Tevgera Azadi’den ’16 Ekim’ açıklaması: Referandum sebep oldu

Tevgera Azadi, Kerkük ve çevresindeki yerleşim yerlerinin işgaliyle sonuçlanan 16 Ekim sürecinin yıldönümüne ilişkin yazılı açıklamada bulundu.

Kerkük ve Güney Kürdistan’ın birçok kentinin işgal edildiği 16 Ekim sürecinin öncesinde yapılan referanduma dikkat çeken Tevgera Azadi, “Referandum sonuçları kazanım mı yoksa kayıp mı?” diye sordu. Açıklamada, bir yıl önceki olaylarda Irak ve Haşdi Şabi güçlerinin saldırıları sonucunda Başur topraklarının yüzde 51’i kaybedildiği hatırlatıldı.

Tevgera Azadi’nin açıklaması şöyle:

‘‘DAİŞ çetelerine karşı binlerce şehit verilerek Kürdistan’ın birçok alanı özgürleştirildi. Ancak daha sonra bu alanlar çok ucuz bir şekilde Irak ve Haşdi Şabi güçlerine teslim edildi. Bize göre arkalarında bir senaryo vardı. Bu da Kürtler arasında birlik olmaması ve iktidardaki Kürt partiler arasındaki çelişkilerden kaynaklıydı. Irak ve bölgenin geçtiği siyasi sürecin de okunmamasıyla da alakalıydı. 2005 Anayasası’na göre, Kürdistan Bölgesi, ekonomik, siyasi ve askeri Irak merkezi hükümete bağlı olmalıdır.
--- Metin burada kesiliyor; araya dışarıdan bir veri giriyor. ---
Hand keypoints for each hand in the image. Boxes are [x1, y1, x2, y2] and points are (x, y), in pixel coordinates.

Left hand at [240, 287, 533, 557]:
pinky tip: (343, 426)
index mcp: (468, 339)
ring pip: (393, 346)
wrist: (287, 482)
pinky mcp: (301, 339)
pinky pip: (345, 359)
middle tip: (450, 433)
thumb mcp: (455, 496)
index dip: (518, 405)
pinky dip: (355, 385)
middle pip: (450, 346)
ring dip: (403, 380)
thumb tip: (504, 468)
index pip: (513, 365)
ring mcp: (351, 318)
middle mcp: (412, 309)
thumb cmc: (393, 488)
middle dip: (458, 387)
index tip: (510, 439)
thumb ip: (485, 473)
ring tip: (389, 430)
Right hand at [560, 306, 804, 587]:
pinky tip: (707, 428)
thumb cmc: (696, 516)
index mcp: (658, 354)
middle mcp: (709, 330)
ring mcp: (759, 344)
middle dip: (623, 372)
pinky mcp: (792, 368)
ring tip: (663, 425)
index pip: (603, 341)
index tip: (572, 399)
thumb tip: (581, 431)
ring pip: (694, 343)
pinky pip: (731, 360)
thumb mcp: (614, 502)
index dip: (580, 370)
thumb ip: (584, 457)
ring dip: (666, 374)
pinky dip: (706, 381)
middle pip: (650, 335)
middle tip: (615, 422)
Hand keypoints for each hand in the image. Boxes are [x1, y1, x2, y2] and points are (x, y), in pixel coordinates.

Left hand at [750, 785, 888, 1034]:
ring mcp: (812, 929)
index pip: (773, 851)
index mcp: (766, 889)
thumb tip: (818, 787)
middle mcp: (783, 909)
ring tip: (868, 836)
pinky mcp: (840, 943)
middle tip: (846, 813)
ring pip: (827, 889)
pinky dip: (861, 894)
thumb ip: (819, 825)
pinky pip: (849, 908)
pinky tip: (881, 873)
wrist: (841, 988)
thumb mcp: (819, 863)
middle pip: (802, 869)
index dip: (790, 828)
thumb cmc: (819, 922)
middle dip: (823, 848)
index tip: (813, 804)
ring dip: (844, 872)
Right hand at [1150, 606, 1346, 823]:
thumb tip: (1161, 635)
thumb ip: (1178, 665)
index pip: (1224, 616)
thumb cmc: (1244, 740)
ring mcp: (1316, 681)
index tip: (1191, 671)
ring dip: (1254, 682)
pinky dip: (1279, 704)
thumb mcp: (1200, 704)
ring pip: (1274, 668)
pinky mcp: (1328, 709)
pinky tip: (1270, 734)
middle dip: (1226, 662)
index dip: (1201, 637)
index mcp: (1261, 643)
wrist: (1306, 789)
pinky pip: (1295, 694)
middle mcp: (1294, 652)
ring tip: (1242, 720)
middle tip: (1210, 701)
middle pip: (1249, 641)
Irak, Kürdistan Bölgesi ve koalisyon güçleri yaptıkları anlaşmaya göre, Musul’un özgürleştirilmesinin ardından Kürt güçleri DAİŞ öncesi sınırlarına çekilmeli.

25 Eylül referandumu 16 Ekim olaylarının ortaya çıkmasına neden oldu. Olaylarda birçok şehit verildi, evler yakıldı, talan edildi, binlerce Kürt yerinden yurdundan göç etmek zorunda kaldı. Xurmatu’da ahlak dışı olaylar yaşandı. Bu bölgelerde güçleri olanlar Irak ve Haşdi Şabi’nin gelmesiyle aynı şekilde bu güçler içinde yer aldı.

Bize göre, hiçbir güç bu ilçeler için çözüm geliştiremez ve uygulayamazlar. Demokratik bir sistem içinde ve barışla, özgürlüklerle sorunlar çözülebilir. Bütün farklı etnik grupların hakları verilmelidir. Baskı ve zulümle çözüm geliştirilemez.

16 Ekim olaylarına sebebiyet verenler tespit edilip, cezalandırılmalıdır. Referandum bir senaryoydu ve 16 Ekim olayların yaşanmasına neden oldu. Herkesin bunu çok iyi bilmesi gerekir. O dönemde yapılan yanlışlar araştırılmalı, 16 Ekim’de yaşananlar açıklanmalıdır. Tüm bunlar güçler arasında bir anlaşma olduğu şüphelerini güçlendiriyor.”